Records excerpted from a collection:
◇ ◇ ◇

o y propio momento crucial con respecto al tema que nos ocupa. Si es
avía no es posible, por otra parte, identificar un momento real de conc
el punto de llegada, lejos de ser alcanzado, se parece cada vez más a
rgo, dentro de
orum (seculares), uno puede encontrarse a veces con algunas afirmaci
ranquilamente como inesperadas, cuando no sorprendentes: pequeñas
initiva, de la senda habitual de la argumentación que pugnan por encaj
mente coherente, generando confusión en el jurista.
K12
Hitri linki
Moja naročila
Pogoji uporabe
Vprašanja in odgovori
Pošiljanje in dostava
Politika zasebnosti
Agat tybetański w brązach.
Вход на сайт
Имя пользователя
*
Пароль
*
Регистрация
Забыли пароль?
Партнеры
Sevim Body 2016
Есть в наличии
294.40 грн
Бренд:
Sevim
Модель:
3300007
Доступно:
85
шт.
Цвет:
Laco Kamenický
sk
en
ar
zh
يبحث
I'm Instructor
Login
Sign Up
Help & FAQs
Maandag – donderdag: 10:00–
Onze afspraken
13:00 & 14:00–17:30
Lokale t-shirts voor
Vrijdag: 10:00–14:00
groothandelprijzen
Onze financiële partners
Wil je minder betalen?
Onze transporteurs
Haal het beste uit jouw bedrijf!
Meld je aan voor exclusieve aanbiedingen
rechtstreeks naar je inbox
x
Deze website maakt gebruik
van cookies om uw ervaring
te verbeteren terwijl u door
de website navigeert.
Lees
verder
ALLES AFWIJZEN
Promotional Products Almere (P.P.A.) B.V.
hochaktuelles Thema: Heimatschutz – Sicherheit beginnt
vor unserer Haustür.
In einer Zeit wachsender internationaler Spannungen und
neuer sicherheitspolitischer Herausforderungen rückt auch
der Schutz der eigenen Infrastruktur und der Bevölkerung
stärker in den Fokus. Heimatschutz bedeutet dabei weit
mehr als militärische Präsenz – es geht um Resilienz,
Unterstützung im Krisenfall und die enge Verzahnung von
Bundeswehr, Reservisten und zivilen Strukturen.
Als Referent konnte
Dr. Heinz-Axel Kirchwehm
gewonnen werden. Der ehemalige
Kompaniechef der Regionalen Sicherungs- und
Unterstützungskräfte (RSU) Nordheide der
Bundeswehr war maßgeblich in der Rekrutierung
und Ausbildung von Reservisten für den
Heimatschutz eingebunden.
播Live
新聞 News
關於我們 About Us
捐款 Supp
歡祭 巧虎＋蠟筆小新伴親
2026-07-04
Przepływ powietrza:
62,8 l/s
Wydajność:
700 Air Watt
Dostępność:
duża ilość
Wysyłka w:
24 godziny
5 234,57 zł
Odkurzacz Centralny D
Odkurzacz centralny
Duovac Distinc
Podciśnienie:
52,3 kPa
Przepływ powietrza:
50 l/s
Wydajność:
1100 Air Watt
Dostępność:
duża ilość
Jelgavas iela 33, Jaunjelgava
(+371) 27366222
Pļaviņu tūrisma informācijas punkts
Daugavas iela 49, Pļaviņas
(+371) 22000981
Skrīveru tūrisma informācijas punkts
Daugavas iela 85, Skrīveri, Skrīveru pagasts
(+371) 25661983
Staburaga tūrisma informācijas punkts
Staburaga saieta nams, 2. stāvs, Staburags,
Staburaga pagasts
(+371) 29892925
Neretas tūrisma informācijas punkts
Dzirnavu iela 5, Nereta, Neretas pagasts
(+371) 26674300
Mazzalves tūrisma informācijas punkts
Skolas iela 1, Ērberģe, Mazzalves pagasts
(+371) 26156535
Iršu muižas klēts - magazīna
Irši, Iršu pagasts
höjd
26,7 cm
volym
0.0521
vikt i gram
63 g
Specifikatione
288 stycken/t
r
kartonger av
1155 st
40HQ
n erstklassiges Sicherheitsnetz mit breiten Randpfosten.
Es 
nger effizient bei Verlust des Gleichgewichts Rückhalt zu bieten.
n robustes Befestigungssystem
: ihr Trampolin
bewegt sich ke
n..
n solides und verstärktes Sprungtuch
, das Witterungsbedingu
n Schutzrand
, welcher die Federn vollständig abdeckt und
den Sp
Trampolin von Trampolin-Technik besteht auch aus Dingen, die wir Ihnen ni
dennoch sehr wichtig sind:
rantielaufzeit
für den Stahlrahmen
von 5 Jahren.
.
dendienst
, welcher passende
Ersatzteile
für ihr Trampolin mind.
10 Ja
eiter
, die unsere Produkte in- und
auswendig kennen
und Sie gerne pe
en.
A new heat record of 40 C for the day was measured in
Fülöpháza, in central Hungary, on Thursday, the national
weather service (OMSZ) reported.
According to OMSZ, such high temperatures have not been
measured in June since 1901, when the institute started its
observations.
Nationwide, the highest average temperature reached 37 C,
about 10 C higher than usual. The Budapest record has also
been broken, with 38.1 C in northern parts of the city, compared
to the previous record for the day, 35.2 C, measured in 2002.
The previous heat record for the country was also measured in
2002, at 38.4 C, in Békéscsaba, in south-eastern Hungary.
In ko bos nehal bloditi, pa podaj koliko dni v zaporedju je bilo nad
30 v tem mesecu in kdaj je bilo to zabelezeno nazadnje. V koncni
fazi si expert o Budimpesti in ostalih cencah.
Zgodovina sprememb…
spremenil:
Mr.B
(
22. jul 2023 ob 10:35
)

◇ ◇ ◇

Job:
Reproduce the entries so that each line reads exactly as it did before.

Worked solution:
o y propio momento crucial con respecto al tema que nos ocupa. Si es
avía no es posible, por otra parte, identificar un momento real de conc
el punto de llegada, lejos de ser alcanzado, se parece cada vez más a
rgo, dentro de
orum (seculares), uno puede encontrarse a veces con algunas afirmaci
ranquilamente como inesperadas, cuando no sorprendentes: pequeñas
initiva, de la senda habitual de la argumentación que pugnan por encaj
mente coherente, generando confusión en el jurista.
K12
Hitri linki
Moja naročila
Pogoji uporabe
Vprašanja in odgovori
Pošiljanje in dostava
Politika zasebnosti
Agat tybetański w brązach.
Вход на сайт
Имя пользователя
*
Пароль
*
Регистрация
Забыли пароль?
Партнеры
Sevim Body 2016
Есть в наличии
294.40 грн
Бренд:
Sevim
Модель:
3300007
Доступно:
85
шт.
Цвет:
Laco Kamenický
sk
en
ar
zh
يبحث
I'm Instructor
Login
Sign Up
Help & FAQs
Maandag – donderdag: 10:00–
Onze afspraken
13:00 & 14:00–17:30
Lokale t-shirts voor
Vrijdag: 10:00–14:00
groothandelprijzen
Onze financiële partners
Wil je minder betalen?
Onze transporteurs
Haal het beste uit jouw bedrijf!
Meld je aan voor exclusieve aanbiedingen
rechtstreeks naar je inbox
x
Deze website maakt gebruik
van cookies om uw ervaring
te verbeteren terwijl u door
de website navigeert.
Lees
verder
ALLES AFWIJZEN
Promotional Products Almere (P.P.A.) B.V.
hochaktuelles Thema: Heimatschutz – Sicherheit beginnt
vor unserer Haustür.
In einer Zeit wachsender internationaler Spannungen und
neuer sicherheitspolitischer Herausforderungen rückt auch
der Schutz der eigenen Infrastruktur und der Bevölkerung
stärker in den Fokus. Heimatschutz bedeutet dabei weit
mehr als militärische Präsenz – es geht um Resilienz,
Unterstützung im Krisenfall und die enge Verzahnung von
Bundeswehr, Reservisten und zivilen Strukturen.
Als Referent konnte
Dr. Heinz-Axel Kirchwehm
gewonnen werden. Der ehemalige
Kompaniechef der Regionalen Sicherungs- und
Unterstützungskräfte (RSU) Nordheide der
Bundeswehr war maßgeblich in der Rekrutierung
und Ausbildung von Reservisten für den
Heimatschutz eingebunden.
播Live
新聞 News
關於我們 About Us
捐款 Supp
歡祭 巧虎＋蠟筆小新伴親
2026-07-04
Przepływ powietrza:
62,8 l/s
Wydajność:
700 Air Watt
Dostępność:
duża ilość
Wysyłka w:
24 godziny
5 234,57 zł
Odkurzacz Centralny D
Odkurzacz centralny
Duovac Distinc
Podciśnienie:
52,3 kPa
Przepływ powietrza:
50 l/s
Wydajność:
1100 Air Watt
Dostępność:
duża ilość
Jelgavas iela 33, Jaunjelgava
(+371) 27366222
Pļaviņu tūrisma informācijas punkts
Daugavas iela 49, Pļaviņas
(+371) 22000981
Skrīveru tūrisma informācijas punkts
Daugavas iela 85, Skrīveri, Skrīveru pagasts
(+371) 25661983
Staburaga tūrisma informācijas punkts
Staburaga saieta nams, 2. stāvs, Staburags,
Staburaga pagasts
(+371) 29892925
Neretas tūrisma informācijas punkts
Dzirnavu iela 5, Nereta, Neretas pagasts
(+371) 26674300
Mazzalves tūrisma informācijas punkts
Skolas iela 1, Ērberģe, Mazzalves pagasts
(+371) 26156535
Iršu muižas klēts - magazīna
Irši, Iršu pagasts
höjd
26,7 cm
volym
0.0521
vikt i gram
63 g
Specifikatione
288 stycken/t
r
kartonger av
1155 st
40HQ
n erstklassiges Sicherheitsnetz mit breiten Randpfosten.
Es 
nger effizient bei Verlust des Gleichgewichts Rückhalt zu bieten.
n robustes Befestigungssystem
: ihr Trampolin
bewegt sich ke
n..
n solides und verstärktes Sprungtuch
, das Witterungsbedingu
n Schutzrand
, welcher die Federn vollständig abdeckt und
den Sp
Trampolin von Trampolin-Technik besteht auch aus Dingen, die wir Ihnen ni
dennoch sehr wichtig sind:
rantielaufzeit
für den Stahlrahmen
von 5 Jahren.
.
dendienst
, welcher passende
Ersatzteile
für ihr Trampolin mind.
10 Ja
eiter
, die unsere Produkte in- und
auswendig kennen
und Sie gerne pe
en.
A new heat record of 40 C for the day was measured in
Fülöpháza, in central Hungary, on Thursday, the national
weather service (OMSZ) reported.
According to OMSZ, such high temperatures have not been
measured in June since 1901, when the institute started its
observations.
Nationwide, the highest average temperature reached 37 C,
about 10 C higher than usual. The Budapest record has also
been broken, with 38.1 C in northern parts of the city, compared
to the previous record for the day, 35.2 C, measured in 2002.
The previous heat record for the country was also measured in
2002, at 38.4 C, in Békéscsaba, in south-eastern Hungary.
In ko bos nehal bloditi, pa podaj koliko dni v zaporedju je bilo nad
30 v tem mesecu in kdaj je bilo to zabelezeno nazadnje. V koncni
fazi si expert o Budimpesti in ostalih cencah.
Zgodovina sprememb…
spremenil:
Mr.B
(
22. jul 2023 ob 10:35
)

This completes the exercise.